Technology and TMT Sector: User Metrics and Monetisation
Technology applicants often disclose monthly active users (MAU), average revenue per user (ARPU), and customer acquisition cost (CAC). These are forward-looking indicators, but the SFC’s Code of Conduct (paragraph 17.3) requires that any forward-looking statement be based on reasonable assumptions. The database should capture the assumption disclosure for each metric—for example, “ARPU growth of 15% assumes no change in pricing strategy.”
A 2024 cross-sector analysis of 30 TMT prospectuses revealed that 40% disclosed MAU but only 25% disclosed the methodology for counting MAU (e.g., “unique users over a 30-day period”). A database that flags “MAU methodology disclosed” versus “not disclosed” provides a quality filter for the analyst.
Maintaining and Updating the Database
Post-Listing Data Integration
A prospectus is a static document at the point of listing, but the company’s subsequent annual and interim reports provide updates. The database should link each prospectus record to the company’s stock code and then ingest data from HKEX’s e-disclosure system on a quarterly basis. For example, the “revenue” field for FY2023 in the prospectus should be overwritten by the audited figure from the 2024 annual report if a restatement occurred.
The SFC’s 2023 guidance on “Post-Listing Compliance” (circular dated 15 June 2023) reminds issuers that any material deviation from the prospectus forecast must be disclosed in a profit warning. The database can flag these deviations by comparing the prospectus’s “profit forecast” field (if disclosed) to the actual results.
Cross-Database Linking: Industry Benchmarks
Once a database contains 50-100 prospectus records for a given industry, it becomes a benchmarking tool. For the logistics sector, for example, one can query “average gross margin for PRC-based express delivery companies” and obtain a range of 12-18% from the 2024 cohort. This is far more reliable than relying on sell-side consensus, which often includes non-disclosed assumptions.
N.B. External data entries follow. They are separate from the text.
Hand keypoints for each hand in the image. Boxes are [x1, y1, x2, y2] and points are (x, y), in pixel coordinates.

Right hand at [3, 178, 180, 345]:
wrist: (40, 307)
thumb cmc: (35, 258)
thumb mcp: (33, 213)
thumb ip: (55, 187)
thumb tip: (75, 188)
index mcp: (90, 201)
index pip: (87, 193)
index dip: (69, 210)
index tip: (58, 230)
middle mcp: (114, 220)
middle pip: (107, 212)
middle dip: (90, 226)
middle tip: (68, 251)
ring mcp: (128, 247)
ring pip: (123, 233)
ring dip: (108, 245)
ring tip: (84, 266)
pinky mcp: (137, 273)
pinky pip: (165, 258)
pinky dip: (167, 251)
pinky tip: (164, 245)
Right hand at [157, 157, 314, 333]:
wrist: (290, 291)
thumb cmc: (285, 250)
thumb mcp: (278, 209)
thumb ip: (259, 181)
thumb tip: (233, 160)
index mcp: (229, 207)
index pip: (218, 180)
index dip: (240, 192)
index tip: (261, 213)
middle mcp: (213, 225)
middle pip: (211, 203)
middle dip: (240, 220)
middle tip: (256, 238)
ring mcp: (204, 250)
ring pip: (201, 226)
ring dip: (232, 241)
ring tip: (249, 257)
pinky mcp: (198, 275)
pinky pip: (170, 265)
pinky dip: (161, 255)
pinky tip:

The HKEX’s own “IPO Data” portal (launched in 2022) provides aggregate statistics on listing fees, sponsor market share, and sector distribution, but it does not include prospectus-level financial data. A proprietary database fills this gap, enabling the analyst to answer questions such as: “Which biotech applicants in the 2025 pipeline have a cash runway below 18 months?” or “What is the median revenue growth rate for GEM-listed software companies?”
Actionable Takeaways
- Build a five-entity schema (Company, Financial Statement, Business Segment, Risk Factor, Use of Proceeds) with mandatory fields derived from HKEX Listing Rules Chapters 11, 18, and 18A, and normalise all financial figures to HKD at the balance sheet date exchange rate.
- Implement a human-in-the-loop extraction workflow that prioritises audited financial statements over the summary section, with a manual verification step to catch the 18% discrepancy rate identified by the SFC’s 2024 thematic review.
- Capture industry-specific metrics (e.g., cash runway for biotech, SSSG for retail, MAU for TMT) with a reconciliation flag that records whether the prospectus disclosed the calculation methodology, as required by the SFC’s Code of Conduct paragraph 17.3.
- Link prospectus records to post-listing data from HKEX’s e-disclosure system, updating fields annually and flagging deviations from prospectus forecasts as potential profit warning triggers.
- Use the database as a benchmarking tool for cross-sector comparisons, querying median gross margins, customer concentration ratios, and cash runways across peer groups of 50 or more applicants.